## REQUIRED TASK
Extend the passage below on Esperanto vocabulary, writing on from its final sentence.

Esperanto vocabulary

Esperanto vocabulary

The word base of Esperanto was originally defined by "Lingvo internacia," published by Zamenhof in 1887. It contained some 900 root words. However, the rules of the language allowed speakers to borrow words as needed, recommending only that they look for the most international words, and that they borrow one basic word and derive others from it, rather than borrowing many words with related meanings. In 1894, Zamenhof published the first Esperanto dictionary, "Universala Vortaro," which was written in five languages and supplied a larger set of root words.

Since then many words have been borrowed from other languages, primarily but not solely from western European languages. Not all such words catch on and come into general use. In recent decades, most of the new borrowings or coinages have been technical or scientific terms; terms in everyday use are more likely to be derived from existing words (for example "komputilo" [a computer] , from "komputi" [to compute] ), or extending them to cover new meanings (for example "muso" [a mouse] , now also signifies a computer input device, as in English). There are frequent debates among Esperanto speakers about whether a particular new borrowing is justified or whether the need can be met by derivation or extending the meaning of existing words.

## PROVIDED MATERIAL
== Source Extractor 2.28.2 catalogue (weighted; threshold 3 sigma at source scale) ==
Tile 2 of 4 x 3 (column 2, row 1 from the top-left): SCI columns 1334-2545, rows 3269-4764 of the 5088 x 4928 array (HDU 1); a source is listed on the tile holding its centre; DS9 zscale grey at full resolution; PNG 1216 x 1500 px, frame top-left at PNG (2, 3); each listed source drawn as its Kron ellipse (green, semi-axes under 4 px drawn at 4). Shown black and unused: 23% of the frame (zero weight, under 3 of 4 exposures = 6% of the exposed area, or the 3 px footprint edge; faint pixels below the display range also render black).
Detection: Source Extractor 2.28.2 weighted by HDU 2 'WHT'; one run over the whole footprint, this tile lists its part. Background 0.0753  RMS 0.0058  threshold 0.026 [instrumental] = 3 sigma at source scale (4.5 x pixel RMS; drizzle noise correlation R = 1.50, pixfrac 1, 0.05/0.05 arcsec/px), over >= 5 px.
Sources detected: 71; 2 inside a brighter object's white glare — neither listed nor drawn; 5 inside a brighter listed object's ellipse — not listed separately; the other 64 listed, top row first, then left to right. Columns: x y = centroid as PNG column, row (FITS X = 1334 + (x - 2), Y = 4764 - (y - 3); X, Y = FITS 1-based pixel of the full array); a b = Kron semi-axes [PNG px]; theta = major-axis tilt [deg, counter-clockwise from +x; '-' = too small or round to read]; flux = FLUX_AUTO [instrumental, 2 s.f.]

## SOLVED PROBLEM
Esperanto occupies a middle ground between "naturalistic" constructed languages such as Interlingua, which borrow words "en masse" from their source languages with little internal derivation, and "a priori" conlangs such as Solresol, in which the words have no historical connection to other languages. In Esperanto, root words are borrowed and retain much of the form of their source language, whether the phonetic form "(eks-" from "ex-)" or orthographic form "(teamo" from "team)." However, each root can then form dozens of derivations which may bear little resemblance to equivalent words in the source languages, such as "registaro" (government), which is derived from the Latinate root "reg" (to rule).

Word formation

One of the ways Zamenhof made Esperanto easier to learn than ethnic languages was by creating a regular and highly productive derivational morphology. Through the judicious use of lexical affixes (prefixes and suffixes), the core vocabulary needed for communication was greatly reduced. It has been estimated that on average one root in Esperanto is the communicative equivalent of ten words in English.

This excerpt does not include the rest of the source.